Task statement -> Where the word "fireEvent" occurs in a line of the data, return the whole line.

Plain-text document sources

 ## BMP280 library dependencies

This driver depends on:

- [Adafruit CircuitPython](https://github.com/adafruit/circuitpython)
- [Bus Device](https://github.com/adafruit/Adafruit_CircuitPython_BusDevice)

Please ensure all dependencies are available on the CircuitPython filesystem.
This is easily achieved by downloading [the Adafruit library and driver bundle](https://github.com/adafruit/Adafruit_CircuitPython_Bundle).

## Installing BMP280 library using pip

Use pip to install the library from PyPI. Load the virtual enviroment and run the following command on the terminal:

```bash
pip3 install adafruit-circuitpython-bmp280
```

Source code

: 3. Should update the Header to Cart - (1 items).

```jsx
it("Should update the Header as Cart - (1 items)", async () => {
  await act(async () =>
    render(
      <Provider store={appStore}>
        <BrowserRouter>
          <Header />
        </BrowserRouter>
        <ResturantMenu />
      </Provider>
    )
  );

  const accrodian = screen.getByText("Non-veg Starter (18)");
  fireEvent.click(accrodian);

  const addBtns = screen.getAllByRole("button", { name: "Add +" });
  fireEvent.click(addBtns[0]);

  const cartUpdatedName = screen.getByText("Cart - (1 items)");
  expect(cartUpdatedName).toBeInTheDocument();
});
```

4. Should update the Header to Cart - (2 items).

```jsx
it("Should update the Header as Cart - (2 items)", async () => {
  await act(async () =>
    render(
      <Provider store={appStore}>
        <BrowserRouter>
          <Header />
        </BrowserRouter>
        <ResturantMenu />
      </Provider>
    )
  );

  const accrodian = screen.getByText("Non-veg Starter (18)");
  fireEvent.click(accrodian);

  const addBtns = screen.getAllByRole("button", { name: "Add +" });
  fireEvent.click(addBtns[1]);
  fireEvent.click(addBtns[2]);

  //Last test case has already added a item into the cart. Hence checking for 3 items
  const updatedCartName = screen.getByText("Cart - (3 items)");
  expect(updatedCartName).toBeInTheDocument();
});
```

Finished exercise ->
  fireEvent.click(accrodian);
  fireEvent.click(addBtns[0]);
  fireEvent.click(accrodian);
  fireEvent.click(addBtns[1]);
  fireEvent.click(addBtns[2]);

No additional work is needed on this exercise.